Headliner Mar 13

Under CEO Michael Cunnion, Remedy Health is building a different model of health content provision than such portal competitors as WebMD and Everyday Health have. The company, which owns HealthCentral, is less dependent on advertising revenue than its rivals, having established a healthy sideline in subscriptions and licensing deals with health plans and hospitals—a diversified approach which seems well-suited for the post-blockbuster era.

In Cunnion, the company has a seasoned health tech entrepreneur at the helm. After studying literature and languages at Florida State—he aspired to be a writer in the mold of literary heroes like Hemingway and Kerouac, but wasn’t sure he had the chops, he says—Cunnion got his start in digital health at MedCast, which WebMD acquired in 1998.

“I always had an interest in the medical universe,” says Cunnion, who joined MedCast after a stint in medical devices. “I found it fascinating how care gets delivered, and I’ve been very fortunate to be involved in companies that have had a real sense of mission about trying to improve how healthcare gets delivered for millions of patients. These companies can be hugely successful and create so much societal benefit.” After six years with WebMD, where he rose to Consumer Marketing Director, Cunnion joined a startup, HealthTalk, which sold to Revolution Health in 2007. He left a year later, when Revolution Health was acquired by Everyday Health, for Remedy Health.

In 2011, Remedy acquired HealthCentral—and with it, a content-generating juggernaut that had been an also-ran in the portal wars. HealthCentral brought in several million monthly unique visitors plus a network of bloggers and patient experts, but Remedy still lagged in video, so the company brokered a content share deal with Healthi­Nation last summer while moving aggressively to beef up in-house video production. In November, Remedy launched Patient Health Services, an effort to close the patient-physician loop by offering doctors an advertising-supported means of pushing health information, whether general or condition-specific, to consumers. It achieved a 45% open rate in pilot. An appointment reminder add-on is in the works. In February, Remedy launched a health and wellness platform meant to leverage the prestige of its longtime partner the University of California-Berkeley School of Public Health. ­BerkeleyWellness.com will deliver wellness information to consumers with the customary interactive spoonfuls of sugar—quizzes, slideshows, email alerts and social media feeds, along with roundtables and video chats featuring Berkeley experts. The school and the publisher will produce content collaboratively, and advertisers will be vetted by a Berkeley advertising review board.

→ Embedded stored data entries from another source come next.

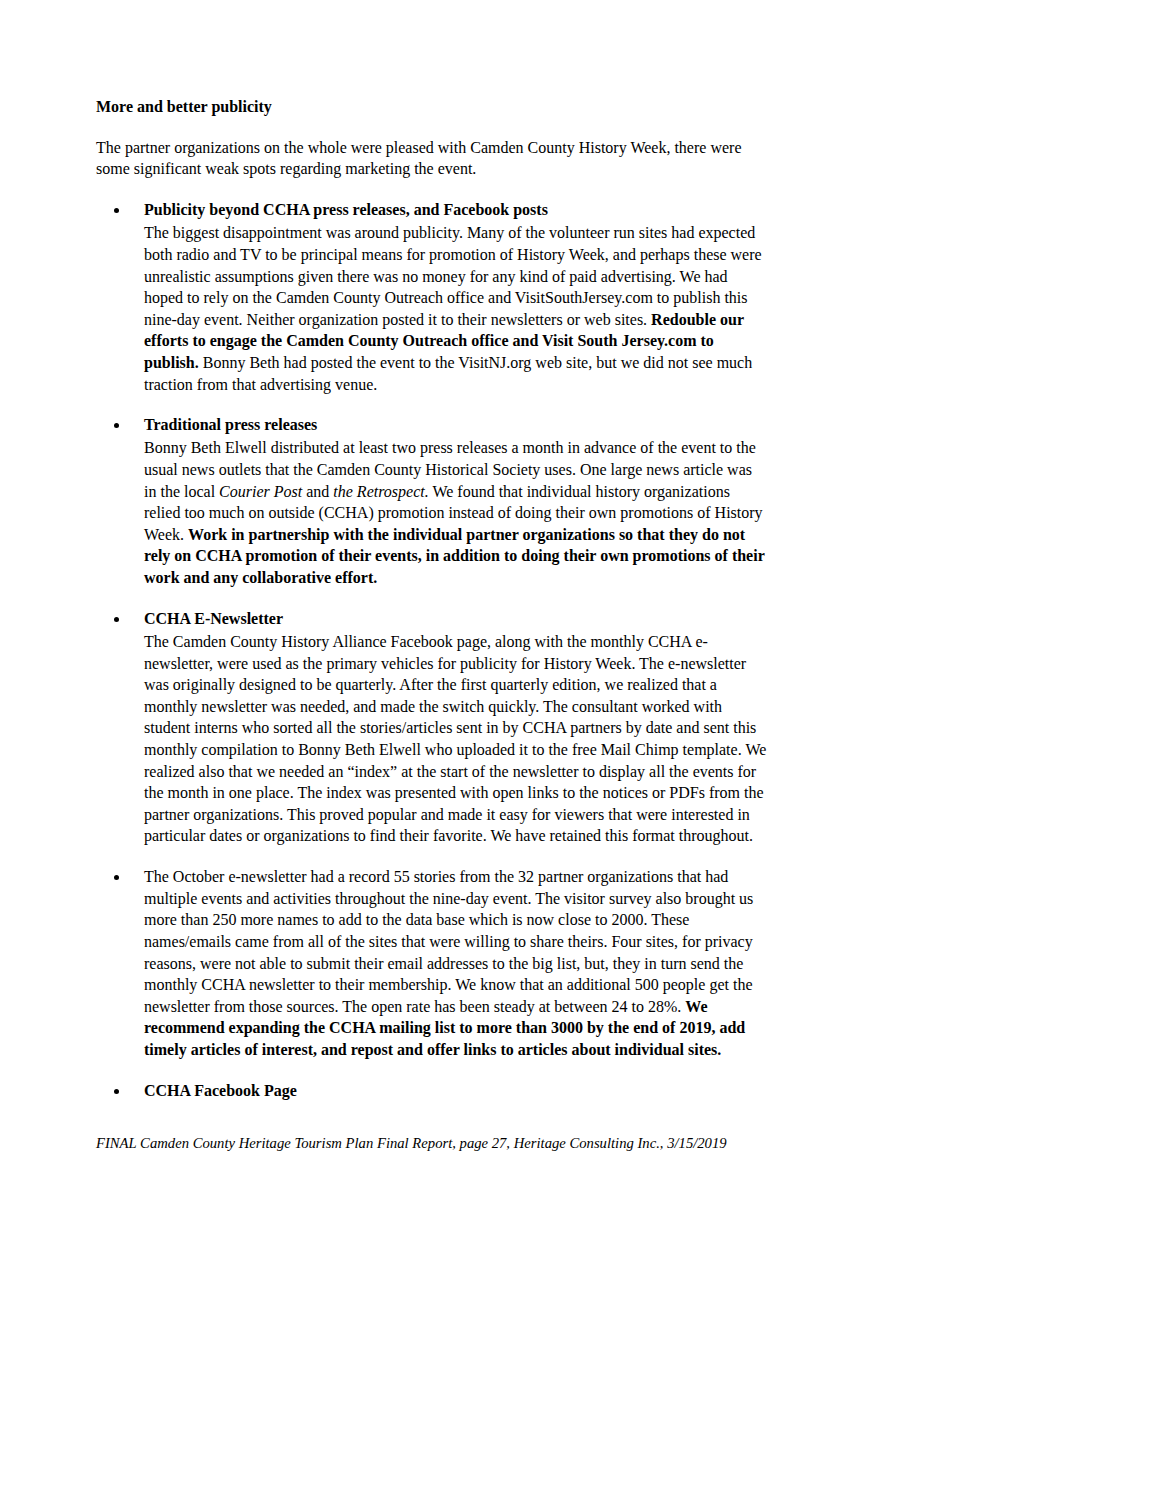More and better publicity
The partner organizations on the whole were pleased with Camden County History Week, there were some significant weak spots regarding marketing the event.
Publicity beyond CCHA press releases, and Facebook posts The biggest disappointment was around publicity. Many of the volunteer run sites had expected both radio and TV to be principal means for promotion of History Week, and perhaps these were unrealistic assumptions given there was no money for any kind of paid advertising. We had hoped to rely on the Camden County Outreach office and VisitSouthJersey.com to publish this nine-day event. Neither organization posted it to their newsletters or web sites. Redouble our efforts to engage the Camden County Outreach office and Visit South Jersey.com to publish. Bonny Beth had posted the event to the VisitNJ.org web site, but we did not see much traction from that advertising venue.
Traditional press releases Bonny Beth Elwell distributed at least two press releases a month in advance of the event to the usual news outlets that the Camden County Historical Society uses. One large news article was in the local Courier Post and the Retrospect. We found that individual history organizations relied too much on outside (CCHA) promotion instead of doing their own promotions of History Week. Work in partnership with the individual partner organizations so that they do not rely on CCHA promotion of their events, in addition to doing their own promotions of their work and any collaborative effort.
CCHA E-Newsletter The Camden County History Alliance Facebook page, along with the monthly CCHA e-newsletter, were used as the primary vehicles for publicity for History Week. The e-newsletter was originally designed to be quarterly. After the first quarterly edition, we realized that a monthly newsletter was needed, and made the switch quickly. The consultant worked with student interns who sorted all the stories/articles sent in by CCHA partners by date and sent this monthly compilation to Bonny Beth Elwell who uploaded it to the free Mail Chimp template. We realized also that we needed an “index” at the start of the newsletter to display all the events for the month in one place. The index was presented with open links to the notices or PDFs from the partner organizations. This proved popular and made it easy for viewers that were interested in particular dates or organizations to find their favorite. We have retained this format throughout.
The October e-newsletter had a record 55 stories from the 32 partner organizations that had multiple events and activities throughout the nine-day event. The visitor survey also brought us more than 250 more names to add to the data base which is now close to 2000. These names/emails came from all of the sites that were willing to share theirs. Four sites, for privacy reasons, were not able to submit their email addresses to the big list, but, they in turn send the monthly CCHA newsletter to their membership. We know that an additional 500 people get the newsletter from those sources. The open rate has been steady at between 24 to 28%. We recommend expanding the CCHA mailing list to more than 3000 by the end of 2019, add timely articles of interest, and repost and offer links to articles about individual sites.
CCHA Facebook Page
FINAL Camden County Heritage Tourism Plan Final Report, page 27, Heritage Consulting Inc., 3/15/2019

“It’s an exciting new chapter in this relationship, which we’re really proud of,” says Cunnion. “We think wellness and prevention are going to become more important, and we’re really excited about doing more on that side.”

The firm has around 150 employees spread across four offices—two in New York, one in Arlington, VA and one in North Hampton, MA. It’s owned by a consortium of investors, including Veronis Suhler Stevenson, Polaris Venture Partners, Carlyle Group and Sequoia Capital.

Advertising still makes up about two-thirds of Remedy’s revenues, with subscriptions and licensing revenues making up the rest, but the company has big plans to increase those revenue streams.

“We’re going where the consumers are going,” says Cunnion, “which is all about how do we keep them out of the healthcare system, and how do we measurably show improvement in their health engagement. And that’s where we see ourselves—leveraging great technology building content to help consumers stay more adherent to treatment, more engaged in their own ­wellness.”